According to the code review excerpt, why should a reviewer ask whether a pull request is reviewable before reading its code? Answer in one to three sentences.

Page excerpt: Begin

Intended Audience: software developers

TL;DR When approaching a code review, determine whether the pull request is reviewable before diving into the actual code.


The Value Equation of Code Review

Like any process, code review should deliver more value than it costs. The effort spent on code reviews should yield clear benefits such as catching defects, saving time, reducing costs, maintaining or improving user satisfaction, and maintaining or improving developer experience. Each organization or project will have its own unique value equation for code review, and defining what that looks like is essential. If the costs outweigh the benefits, the process should be adjusted—or abandoned.


To that end, the first step in code review is ensuring we don’t waste time. Before diving into a pull request (PR), ask: Is it reviewable? This simple question takes seconds to answer, but skipping it can lead to massive inefficiencies—namely, developers slogging through unreasonably large PRs that should have been split up before the review began.


By making “Is it reviewable?” the first question we ask, we save time, improve the effectiveness of code review, and, critically, preserve developer morale. No one should be stuck reviewing an impossibly large PR that was never realistically a one-person job.


Assessing Reviewability

The first step in a code review is not to dive into the code but to determine whether the PR is reviewable.


For me, reviewability is primarily about size. (Sloppy code can also feel unreviewable, but ideally, your team uses a linter/formatter, so formatting issues shouldn’t make it to code review.) If a PR is too large, send it back to the author to break into smaller, more manageable PRs. This isn't about nitpicking—it’s about ensuring an effective review process.


The best proxy for PR size is the number of lines changed, which includes both additions and deletions. Most repository management tools (GitHub, GitLab, Bitbucket) display this number automatically, making it easy to assess reviewability at a glance.


Example: In the above screenshot, the PR size is 136 additions and two deletions, which equals 138 lines changed.


So, what qualifies as too large? A good rule of thumb is a maximum of 500 lines changed—but often, even smaller PRs can be challenging to review if the changes are complex. Four hundred lines or fewer is ideal. Five hundred is the absolute cutoff.

Page excerpt: End
Given data: Begin

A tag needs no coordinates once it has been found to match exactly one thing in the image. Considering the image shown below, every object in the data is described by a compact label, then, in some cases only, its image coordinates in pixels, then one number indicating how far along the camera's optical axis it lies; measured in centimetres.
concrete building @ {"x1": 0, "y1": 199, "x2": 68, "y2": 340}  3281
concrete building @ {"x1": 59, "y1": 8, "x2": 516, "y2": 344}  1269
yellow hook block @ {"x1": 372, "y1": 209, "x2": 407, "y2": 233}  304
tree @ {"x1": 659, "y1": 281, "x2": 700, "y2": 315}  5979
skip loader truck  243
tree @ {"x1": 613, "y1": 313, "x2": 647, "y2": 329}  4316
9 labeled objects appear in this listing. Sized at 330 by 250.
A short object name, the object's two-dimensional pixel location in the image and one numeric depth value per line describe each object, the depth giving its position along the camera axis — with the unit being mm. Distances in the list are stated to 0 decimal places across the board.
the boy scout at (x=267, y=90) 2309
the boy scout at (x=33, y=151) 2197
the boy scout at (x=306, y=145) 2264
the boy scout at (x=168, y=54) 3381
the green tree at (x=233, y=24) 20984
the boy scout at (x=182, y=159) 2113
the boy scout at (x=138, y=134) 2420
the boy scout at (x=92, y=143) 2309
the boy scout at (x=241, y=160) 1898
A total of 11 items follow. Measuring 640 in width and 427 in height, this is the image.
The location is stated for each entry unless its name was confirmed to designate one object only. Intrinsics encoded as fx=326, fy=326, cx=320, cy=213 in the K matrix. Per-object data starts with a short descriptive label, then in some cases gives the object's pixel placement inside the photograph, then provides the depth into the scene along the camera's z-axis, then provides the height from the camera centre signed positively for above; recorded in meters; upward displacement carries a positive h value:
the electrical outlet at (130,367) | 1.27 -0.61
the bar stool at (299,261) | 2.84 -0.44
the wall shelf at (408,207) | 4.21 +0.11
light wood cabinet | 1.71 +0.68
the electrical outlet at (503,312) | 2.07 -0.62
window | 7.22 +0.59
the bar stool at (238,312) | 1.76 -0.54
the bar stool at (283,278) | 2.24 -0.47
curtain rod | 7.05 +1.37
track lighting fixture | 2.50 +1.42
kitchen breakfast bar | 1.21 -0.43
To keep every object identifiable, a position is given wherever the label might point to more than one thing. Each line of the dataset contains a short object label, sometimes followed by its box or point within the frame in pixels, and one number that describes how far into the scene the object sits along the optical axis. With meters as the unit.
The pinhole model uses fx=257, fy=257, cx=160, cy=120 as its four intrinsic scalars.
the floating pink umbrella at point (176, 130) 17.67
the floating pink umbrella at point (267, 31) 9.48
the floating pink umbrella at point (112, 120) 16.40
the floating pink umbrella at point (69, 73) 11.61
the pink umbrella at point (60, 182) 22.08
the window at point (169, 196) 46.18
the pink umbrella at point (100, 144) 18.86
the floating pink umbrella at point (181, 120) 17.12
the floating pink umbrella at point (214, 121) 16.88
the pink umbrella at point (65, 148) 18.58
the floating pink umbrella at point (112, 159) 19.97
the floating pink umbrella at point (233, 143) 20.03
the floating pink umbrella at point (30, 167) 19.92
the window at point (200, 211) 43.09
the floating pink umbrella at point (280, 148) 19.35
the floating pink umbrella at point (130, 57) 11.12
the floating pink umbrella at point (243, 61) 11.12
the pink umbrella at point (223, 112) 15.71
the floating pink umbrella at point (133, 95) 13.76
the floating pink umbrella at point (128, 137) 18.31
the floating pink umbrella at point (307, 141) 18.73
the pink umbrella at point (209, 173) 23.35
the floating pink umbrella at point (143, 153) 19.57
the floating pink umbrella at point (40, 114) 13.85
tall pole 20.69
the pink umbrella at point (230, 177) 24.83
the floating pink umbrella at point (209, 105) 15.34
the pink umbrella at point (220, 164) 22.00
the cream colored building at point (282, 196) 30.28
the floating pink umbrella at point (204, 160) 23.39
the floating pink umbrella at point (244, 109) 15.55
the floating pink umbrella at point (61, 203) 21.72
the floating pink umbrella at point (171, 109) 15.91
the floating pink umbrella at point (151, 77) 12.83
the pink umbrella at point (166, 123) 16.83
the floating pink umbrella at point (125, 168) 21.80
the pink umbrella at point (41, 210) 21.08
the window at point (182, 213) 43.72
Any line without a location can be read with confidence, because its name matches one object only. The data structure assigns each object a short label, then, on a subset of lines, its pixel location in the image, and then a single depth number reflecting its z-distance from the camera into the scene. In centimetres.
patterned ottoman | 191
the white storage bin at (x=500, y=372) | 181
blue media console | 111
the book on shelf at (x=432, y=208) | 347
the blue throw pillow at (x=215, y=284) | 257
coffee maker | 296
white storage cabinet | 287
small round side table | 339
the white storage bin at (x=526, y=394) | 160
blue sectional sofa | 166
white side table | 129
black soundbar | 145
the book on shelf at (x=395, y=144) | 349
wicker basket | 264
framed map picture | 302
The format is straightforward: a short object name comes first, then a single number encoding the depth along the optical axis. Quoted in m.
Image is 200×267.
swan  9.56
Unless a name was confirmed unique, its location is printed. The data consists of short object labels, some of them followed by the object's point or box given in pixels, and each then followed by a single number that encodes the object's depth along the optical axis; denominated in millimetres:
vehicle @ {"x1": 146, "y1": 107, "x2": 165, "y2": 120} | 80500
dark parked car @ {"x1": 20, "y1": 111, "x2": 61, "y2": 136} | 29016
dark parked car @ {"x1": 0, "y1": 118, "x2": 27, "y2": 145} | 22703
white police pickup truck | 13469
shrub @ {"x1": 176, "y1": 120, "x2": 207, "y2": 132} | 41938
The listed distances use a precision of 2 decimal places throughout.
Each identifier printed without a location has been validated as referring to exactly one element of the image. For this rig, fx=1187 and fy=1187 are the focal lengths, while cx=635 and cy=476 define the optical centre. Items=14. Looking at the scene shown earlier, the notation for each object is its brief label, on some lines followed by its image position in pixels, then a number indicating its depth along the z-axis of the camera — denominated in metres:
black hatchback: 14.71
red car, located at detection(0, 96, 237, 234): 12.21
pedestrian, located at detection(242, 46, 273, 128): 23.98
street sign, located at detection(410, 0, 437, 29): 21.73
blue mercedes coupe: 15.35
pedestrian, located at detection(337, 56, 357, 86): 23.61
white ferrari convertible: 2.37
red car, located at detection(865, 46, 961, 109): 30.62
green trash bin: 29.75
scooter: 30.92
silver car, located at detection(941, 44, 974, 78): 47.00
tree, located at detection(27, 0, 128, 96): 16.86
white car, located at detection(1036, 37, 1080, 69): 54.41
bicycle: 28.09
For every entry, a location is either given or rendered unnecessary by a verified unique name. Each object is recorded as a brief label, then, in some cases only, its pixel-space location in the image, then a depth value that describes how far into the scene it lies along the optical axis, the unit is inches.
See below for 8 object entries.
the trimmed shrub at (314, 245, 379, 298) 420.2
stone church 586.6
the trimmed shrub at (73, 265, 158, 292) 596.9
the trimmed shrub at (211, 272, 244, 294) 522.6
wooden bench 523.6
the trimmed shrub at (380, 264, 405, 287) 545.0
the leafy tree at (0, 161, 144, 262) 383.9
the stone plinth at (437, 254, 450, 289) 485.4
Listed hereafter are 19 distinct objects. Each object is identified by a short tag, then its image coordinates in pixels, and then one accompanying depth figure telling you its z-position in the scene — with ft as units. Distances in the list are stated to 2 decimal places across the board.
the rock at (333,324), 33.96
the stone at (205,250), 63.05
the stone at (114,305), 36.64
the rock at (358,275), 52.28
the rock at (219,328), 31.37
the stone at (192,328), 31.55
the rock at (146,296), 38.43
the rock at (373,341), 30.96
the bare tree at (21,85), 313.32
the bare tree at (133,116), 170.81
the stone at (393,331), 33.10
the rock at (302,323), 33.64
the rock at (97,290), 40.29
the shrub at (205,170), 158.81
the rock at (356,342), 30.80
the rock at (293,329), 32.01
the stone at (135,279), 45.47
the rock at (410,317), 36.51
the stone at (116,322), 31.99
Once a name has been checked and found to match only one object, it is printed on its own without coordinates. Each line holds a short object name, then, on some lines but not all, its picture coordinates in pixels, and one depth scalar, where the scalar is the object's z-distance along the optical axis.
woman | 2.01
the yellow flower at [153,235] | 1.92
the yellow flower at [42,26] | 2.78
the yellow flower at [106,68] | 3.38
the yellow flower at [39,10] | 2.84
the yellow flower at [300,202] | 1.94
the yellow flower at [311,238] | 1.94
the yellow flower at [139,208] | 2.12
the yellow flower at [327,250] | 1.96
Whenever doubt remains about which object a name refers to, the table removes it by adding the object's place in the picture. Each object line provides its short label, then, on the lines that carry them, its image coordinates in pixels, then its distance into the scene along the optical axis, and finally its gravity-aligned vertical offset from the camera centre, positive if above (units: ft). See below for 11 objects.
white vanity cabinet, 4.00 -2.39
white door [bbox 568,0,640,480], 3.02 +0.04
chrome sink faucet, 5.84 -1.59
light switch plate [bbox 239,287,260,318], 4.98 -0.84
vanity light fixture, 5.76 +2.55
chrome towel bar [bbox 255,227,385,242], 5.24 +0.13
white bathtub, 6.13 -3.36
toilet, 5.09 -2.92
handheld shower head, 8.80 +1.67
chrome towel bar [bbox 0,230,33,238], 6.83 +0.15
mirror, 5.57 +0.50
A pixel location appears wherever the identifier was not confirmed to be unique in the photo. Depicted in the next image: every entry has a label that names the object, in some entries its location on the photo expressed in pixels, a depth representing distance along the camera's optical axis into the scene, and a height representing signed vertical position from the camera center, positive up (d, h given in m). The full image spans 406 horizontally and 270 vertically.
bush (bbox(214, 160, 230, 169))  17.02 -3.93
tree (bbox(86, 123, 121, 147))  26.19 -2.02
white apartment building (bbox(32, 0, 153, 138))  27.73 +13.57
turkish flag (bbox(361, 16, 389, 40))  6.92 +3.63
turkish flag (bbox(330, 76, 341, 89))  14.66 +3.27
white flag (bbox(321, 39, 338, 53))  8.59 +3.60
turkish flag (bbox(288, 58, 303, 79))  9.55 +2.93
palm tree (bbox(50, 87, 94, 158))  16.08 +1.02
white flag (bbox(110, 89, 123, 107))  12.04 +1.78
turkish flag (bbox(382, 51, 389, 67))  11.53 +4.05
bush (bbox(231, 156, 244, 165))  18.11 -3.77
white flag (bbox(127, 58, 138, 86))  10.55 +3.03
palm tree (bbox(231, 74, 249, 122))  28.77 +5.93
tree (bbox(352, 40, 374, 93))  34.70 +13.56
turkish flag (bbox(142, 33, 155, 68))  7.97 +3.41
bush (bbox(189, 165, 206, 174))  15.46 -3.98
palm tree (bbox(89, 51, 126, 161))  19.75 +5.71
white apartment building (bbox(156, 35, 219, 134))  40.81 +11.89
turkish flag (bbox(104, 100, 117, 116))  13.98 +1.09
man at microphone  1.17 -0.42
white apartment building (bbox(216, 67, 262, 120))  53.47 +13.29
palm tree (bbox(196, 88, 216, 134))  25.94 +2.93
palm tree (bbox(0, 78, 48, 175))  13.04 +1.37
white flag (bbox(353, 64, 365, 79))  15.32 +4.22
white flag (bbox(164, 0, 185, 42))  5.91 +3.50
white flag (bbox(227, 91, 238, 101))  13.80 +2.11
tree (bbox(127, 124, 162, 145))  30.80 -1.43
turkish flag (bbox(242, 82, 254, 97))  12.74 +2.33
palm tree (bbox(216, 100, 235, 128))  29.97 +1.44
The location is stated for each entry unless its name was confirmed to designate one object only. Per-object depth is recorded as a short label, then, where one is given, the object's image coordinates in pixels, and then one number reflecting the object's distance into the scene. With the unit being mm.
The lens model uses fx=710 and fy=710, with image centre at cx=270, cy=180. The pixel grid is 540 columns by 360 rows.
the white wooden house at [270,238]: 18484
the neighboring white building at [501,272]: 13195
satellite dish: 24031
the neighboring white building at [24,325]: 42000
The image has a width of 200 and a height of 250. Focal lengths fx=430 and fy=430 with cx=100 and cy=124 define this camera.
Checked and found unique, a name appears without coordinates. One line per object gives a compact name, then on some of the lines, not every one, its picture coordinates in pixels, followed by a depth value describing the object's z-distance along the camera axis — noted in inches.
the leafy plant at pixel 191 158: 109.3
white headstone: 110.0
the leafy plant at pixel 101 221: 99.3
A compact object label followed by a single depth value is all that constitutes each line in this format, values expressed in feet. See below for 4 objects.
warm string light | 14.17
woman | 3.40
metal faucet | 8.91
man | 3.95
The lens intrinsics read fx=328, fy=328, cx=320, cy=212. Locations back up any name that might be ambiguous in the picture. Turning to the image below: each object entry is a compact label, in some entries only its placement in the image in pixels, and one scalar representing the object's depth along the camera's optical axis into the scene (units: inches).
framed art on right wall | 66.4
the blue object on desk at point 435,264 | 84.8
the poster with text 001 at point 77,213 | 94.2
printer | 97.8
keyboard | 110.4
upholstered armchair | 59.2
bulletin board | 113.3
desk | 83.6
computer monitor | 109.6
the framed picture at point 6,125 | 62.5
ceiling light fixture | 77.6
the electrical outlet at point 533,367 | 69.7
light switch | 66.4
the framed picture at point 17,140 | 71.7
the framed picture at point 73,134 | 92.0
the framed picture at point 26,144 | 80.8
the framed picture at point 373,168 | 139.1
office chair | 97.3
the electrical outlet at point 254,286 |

Given data: End

Result
The question takes only seconds to answer, but skipping it can lead to massive inefficiencies, with developers slogging through unreasonably large pull requests that should have been split up before the review began. Asking it first saves time, makes code review more effective, and preserves developer morale.